Exercise brief>
Give back the whole listing exactly as it is written.

Start of Data to examine

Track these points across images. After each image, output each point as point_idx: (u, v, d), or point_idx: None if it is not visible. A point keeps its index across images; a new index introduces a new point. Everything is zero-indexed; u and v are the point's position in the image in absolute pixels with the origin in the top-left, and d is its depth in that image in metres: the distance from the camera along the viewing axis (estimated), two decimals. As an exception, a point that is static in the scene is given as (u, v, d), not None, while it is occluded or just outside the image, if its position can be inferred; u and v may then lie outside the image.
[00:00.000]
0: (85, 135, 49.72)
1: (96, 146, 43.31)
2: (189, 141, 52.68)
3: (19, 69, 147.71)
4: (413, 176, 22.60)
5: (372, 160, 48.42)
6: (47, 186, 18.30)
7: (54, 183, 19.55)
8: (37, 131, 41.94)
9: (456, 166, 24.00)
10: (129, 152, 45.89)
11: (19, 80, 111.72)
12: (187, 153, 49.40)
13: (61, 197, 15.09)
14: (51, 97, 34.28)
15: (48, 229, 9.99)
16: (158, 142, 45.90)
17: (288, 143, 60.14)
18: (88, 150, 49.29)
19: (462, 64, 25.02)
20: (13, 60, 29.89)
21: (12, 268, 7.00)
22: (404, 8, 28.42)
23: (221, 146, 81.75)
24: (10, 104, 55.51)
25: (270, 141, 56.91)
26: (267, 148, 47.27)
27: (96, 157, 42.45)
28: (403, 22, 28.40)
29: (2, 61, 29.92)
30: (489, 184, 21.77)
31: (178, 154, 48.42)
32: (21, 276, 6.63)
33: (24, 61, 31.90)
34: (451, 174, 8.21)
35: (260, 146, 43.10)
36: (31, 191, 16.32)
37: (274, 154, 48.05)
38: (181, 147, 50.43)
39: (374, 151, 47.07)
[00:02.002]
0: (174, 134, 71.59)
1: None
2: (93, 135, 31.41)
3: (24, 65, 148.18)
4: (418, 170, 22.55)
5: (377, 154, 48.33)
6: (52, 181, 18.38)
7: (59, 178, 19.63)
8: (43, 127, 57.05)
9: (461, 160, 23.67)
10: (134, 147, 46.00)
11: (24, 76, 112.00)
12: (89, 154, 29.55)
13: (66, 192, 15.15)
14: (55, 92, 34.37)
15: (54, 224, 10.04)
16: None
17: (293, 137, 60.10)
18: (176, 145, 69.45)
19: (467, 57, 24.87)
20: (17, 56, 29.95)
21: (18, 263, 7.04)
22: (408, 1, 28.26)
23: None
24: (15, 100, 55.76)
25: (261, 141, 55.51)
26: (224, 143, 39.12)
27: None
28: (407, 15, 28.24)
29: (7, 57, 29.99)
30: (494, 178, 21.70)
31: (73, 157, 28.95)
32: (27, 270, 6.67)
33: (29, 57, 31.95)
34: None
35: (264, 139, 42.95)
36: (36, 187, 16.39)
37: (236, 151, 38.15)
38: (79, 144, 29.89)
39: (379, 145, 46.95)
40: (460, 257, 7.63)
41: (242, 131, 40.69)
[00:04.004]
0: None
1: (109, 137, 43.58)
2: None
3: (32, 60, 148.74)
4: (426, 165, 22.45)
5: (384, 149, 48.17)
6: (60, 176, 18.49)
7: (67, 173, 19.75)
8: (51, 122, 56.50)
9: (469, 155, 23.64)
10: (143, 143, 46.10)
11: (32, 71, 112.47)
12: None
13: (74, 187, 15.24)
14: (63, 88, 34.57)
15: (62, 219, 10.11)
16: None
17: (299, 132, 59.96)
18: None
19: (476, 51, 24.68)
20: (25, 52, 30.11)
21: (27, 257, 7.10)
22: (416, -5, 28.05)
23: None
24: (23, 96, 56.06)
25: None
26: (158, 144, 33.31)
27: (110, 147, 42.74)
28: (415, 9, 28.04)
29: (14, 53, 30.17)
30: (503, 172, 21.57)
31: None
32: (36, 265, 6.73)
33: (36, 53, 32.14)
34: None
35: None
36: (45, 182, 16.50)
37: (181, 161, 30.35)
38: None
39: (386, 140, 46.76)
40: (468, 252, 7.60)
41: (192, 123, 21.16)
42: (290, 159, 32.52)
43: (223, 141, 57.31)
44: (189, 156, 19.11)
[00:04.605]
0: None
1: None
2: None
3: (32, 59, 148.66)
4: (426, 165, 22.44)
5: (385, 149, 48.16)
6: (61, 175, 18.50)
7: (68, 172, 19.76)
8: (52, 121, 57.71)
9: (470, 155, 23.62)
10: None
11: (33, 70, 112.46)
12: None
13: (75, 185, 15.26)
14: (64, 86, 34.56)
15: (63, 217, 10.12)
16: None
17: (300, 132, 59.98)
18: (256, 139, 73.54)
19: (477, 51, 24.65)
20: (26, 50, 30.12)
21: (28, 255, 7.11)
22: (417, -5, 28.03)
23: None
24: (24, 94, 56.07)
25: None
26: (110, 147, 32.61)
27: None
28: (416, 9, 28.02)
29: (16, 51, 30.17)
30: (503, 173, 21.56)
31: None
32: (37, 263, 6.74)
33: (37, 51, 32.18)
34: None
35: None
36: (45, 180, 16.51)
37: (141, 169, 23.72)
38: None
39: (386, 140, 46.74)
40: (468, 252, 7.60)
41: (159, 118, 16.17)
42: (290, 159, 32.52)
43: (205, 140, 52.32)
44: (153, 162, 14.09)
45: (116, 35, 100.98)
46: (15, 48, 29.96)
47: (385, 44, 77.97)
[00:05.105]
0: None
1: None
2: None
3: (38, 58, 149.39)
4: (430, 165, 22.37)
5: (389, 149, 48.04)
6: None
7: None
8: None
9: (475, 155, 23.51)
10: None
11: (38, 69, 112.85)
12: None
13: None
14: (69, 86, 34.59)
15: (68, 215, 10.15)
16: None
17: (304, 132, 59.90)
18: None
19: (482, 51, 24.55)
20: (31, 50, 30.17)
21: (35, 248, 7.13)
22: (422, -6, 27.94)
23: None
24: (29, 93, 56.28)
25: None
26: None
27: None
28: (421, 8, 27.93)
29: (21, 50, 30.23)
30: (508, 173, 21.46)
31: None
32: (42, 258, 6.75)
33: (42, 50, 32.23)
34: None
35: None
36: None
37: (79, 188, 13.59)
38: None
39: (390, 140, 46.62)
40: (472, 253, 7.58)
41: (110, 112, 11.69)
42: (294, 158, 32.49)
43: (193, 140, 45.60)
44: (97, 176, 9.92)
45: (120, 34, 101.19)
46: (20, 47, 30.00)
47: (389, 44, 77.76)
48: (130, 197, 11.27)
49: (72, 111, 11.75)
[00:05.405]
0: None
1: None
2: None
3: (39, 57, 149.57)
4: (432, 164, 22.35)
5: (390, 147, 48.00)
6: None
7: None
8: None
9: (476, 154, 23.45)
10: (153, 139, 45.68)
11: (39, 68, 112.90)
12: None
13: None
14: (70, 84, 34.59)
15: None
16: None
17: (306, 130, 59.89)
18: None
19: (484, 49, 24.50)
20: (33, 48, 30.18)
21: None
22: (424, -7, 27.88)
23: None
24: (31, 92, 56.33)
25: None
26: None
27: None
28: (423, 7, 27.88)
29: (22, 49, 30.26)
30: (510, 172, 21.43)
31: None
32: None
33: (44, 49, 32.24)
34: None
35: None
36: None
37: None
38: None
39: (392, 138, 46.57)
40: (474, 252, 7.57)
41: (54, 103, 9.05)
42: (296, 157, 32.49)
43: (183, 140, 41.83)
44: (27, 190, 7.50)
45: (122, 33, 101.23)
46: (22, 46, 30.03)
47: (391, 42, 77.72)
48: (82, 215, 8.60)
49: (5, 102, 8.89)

End of Data to examine

Result for this exercise>
Track these points across images. After each image, output each point as point_idx: (u, v, d), or point_idx: None if it is not visible. A point keeps its index across images; a new index introduces a new point. Everything is zero-indexed; u and v are the point's position in the image in absolute pixels with the origin in the top-left, and d is its depth in that image in metres: the distance from the camera along the viewing axis (estimated), two decimals. As an exception, a point that is static in the scene is given as (u, v, d), not None, while it is occluded or just outside the image, if its position can be inferred; u and v may then lie outside the image.
[00:00.000]
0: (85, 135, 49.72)
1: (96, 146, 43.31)
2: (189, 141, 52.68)
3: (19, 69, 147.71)
4: (413, 176, 22.60)
5: (372, 160, 48.42)
6: (47, 186, 18.30)
7: (54, 183, 19.55)
8: (37, 131, 41.94)
9: (456, 166, 24.00)
10: (129, 152, 45.89)
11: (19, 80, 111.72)
12: (187, 153, 49.40)
13: (61, 197, 15.09)
14: (51, 97, 34.28)
15: (48, 229, 9.99)
16: (158, 142, 45.90)
17: (288, 143, 60.14)
18: (88, 150, 49.29)
19: (462, 64, 25.02)
20: (13, 60, 29.89)
21: (12, 268, 7.00)
22: (404, 8, 28.42)
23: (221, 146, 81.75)
24: (10, 104, 55.51)
25: (270, 141, 56.91)
26: (267, 148, 47.27)
27: (96, 157, 42.45)
28: (403, 22, 28.40)
29: (2, 61, 29.92)
30: (489, 184, 21.77)
31: (178, 154, 48.42)
32: (21, 276, 6.63)
33: (24, 61, 31.90)
34: (451, 174, 8.21)
35: (260, 146, 43.10)
36: (31, 191, 16.32)
37: (274, 154, 48.05)
38: (181, 147, 50.43)
39: (374, 151, 47.07)
[00:02.002]
0: (174, 134, 71.59)
1: None
2: (93, 135, 31.41)
3: (24, 65, 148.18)
4: (418, 170, 22.55)
5: (377, 154, 48.33)
6: (52, 181, 18.38)
7: (59, 178, 19.63)
8: (43, 127, 57.05)
9: (461, 160, 23.67)
10: (134, 147, 46.00)
11: (24, 76, 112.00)
12: (89, 154, 29.55)
13: (66, 192, 15.15)
14: (55, 92, 34.37)
15: (54, 224, 10.04)
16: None
17: (293, 137, 60.10)
18: (176, 145, 69.45)
19: (467, 57, 24.87)
20: (17, 56, 29.95)
21: (18, 263, 7.04)
22: (408, 1, 28.26)
23: None
24: (15, 100, 55.76)
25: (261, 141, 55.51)
26: (224, 143, 39.12)
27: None
28: (407, 15, 28.24)
29: (7, 57, 29.99)
30: (494, 178, 21.70)
31: (73, 157, 28.95)
32: (27, 270, 6.67)
33: (29, 57, 31.95)
34: None
35: (264, 139, 42.95)
36: (36, 187, 16.39)
37: (236, 151, 38.15)
38: (79, 144, 29.89)
39: (379, 145, 46.95)
40: (460, 257, 7.63)
41: (242, 131, 40.69)
[00:04.004]
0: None
1: (109, 137, 43.58)
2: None
3: (32, 60, 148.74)
4: (426, 165, 22.45)
5: (384, 149, 48.17)
6: (60, 176, 18.49)
7: (67, 173, 19.75)
8: (51, 122, 56.50)
9: (469, 155, 23.64)
10: (143, 143, 46.10)
11: (32, 71, 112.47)
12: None
13: (74, 187, 15.24)
14: (63, 88, 34.57)
15: (62, 219, 10.11)
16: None
17: (299, 132, 59.96)
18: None
19: (476, 51, 24.68)
20: (25, 52, 30.11)
21: (27, 257, 7.10)
22: (416, -5, 28.05)
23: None
24: (23, 96, 56.06)
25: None
26: (158, 144, 33.31)
27: (110, 147, 42.74)
28: (415, 9, 28.04)
29: (14, 53, 30.17)
30: (503, 172, 21.57)
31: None
32: (36, 265, 6.73)
33: (36, 53, 32.14)
34: None
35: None
36: (45, 182, 16.50)
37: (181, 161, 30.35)
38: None
39: (386, 140, 46.76)
40: (468, 252, 7.60)
41: (192, 123, 21.16)
42: (290, 159, 32.52)
43: (223, 141, 57.31)
44: (189, 156, 19.11)
[00:04.605]
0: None
1: None
2: None
3: (32, 59, 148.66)
4: (426, 165, 22.44)
5: (385, 149, 48.16)
6: (61, 175, 18.50)
7: (68, 172, 19.76)
8: (52, 121, 57.71)
9: (470, 155, 23.62)
10: None
11: (33, 70, 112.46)
12: None
13: (75, 185, 15.26)
14: (64, 86, 34.56)
15: (63, 217, 10.12)
16: None
17: (300, 132, 59.98)
18: (256, 139, 73.54)
19: (477, 51, 24.65)
20: (26, 50, 30.12)
21: (28, 255, 7.11)
22: (417, -5, 28.03)
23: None
24: (24, 94, 56.07)
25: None
26: (110, 147, 32.61)
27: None
28: (416, 9, 28.02)
29: (16, 51, 30.17)
30: (503, 173, 21.56)
31: None
32: (37, 263, 6.74)
33: (37, 51, 32.18)
34: None
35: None
36: (45, 180, 16.51)
37: (141, 169, 23.72)
38: None
39: (386, 140, 46.74)
40: (468, 252, 7.60)
41: (159, 118, 16.17)
42: (290, 159, 32.52)
43: (205, 140, 52.32)
44: (153, 162, 14.09)
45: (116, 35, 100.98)
46: (15, 48, 29.96)
47: (385, 44, 77.97)
[00:05.105]
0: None
1: None
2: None
3: (38, 58, 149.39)
4: (430, 165, 22.37)
5: (389, 149, 48.04)
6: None
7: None
8: None
9: (475, 155, 23.51)
10: None
11: (38, 69, 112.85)
12: None
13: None
14: (69, 86, 34.59)
15: (68, 215, 10.15)
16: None
17: (304, 132, 59.90)
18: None
19: (482, 51, 24.55)
20: (31, 50, 30.17)
21: (35, 248, 7.13)
22: (422, -6, 27.94)
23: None
24: (29, 93, 56.28)
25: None
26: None
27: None
28: (421, 8, 27.93)
29: (21, 50, 30.23)
30: (508, 173, 21.46)
31: None
32: (42, 258, 6.75)
33: (42, 50, 32.23)
34: None
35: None
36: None
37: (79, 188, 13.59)
38: None
39: (390, 140, 46.62)
40: (472, 253, 7.58)
41: (110, 112, 11.69)
42: (294, 158, 32.49)
43: (193, 140, 45.60)
44: (97, 176, 9.92)
45: (120, 34, 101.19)
46: (20, 47, 30.00)
47: (389, 44, 77.76)
48: (130, 197, 11.27)
49: (72, 111, 11.75)
[00:05.405]
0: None
1: None
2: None
3: (39, 57, 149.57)
4: (432, 164, 22.35)
5: (390, 147, 48.00)
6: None
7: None
8: None
9: (476, 154, 23.45)
10: (153, 139, 45.68)
11: (39, 68, 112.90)
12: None
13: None
14: (70, 84, 34.59)
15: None
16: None
17: (306, 130, 59.89)
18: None
19: (484, 49, 24.50)
20: (33, 48, 30.18)
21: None
22: (424, -7, 27.88)
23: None
24: (31, 92, 56.33)
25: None
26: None
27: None
28: (423, 7, 27.88)
29: (22, 49, 30.26)
30: (510, 172, 21.43)
31: None
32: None
33: (44, 49, 32.24)
34: None
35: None
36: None
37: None
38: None
39: (392, 138, 46.57)
40: (474, 252, 7.57)
41: (54, 103, 9.05)
42: (296, 157, 32.49)
43: (183, 140, 41.83)
44: (27, 190, 7.50)
45: (122, 33, 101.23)
46: (22, 46, 30.03)
47: (391, 42, 77.72)
48: (82, 215, 8.60)
49: (5, 102, 8.89)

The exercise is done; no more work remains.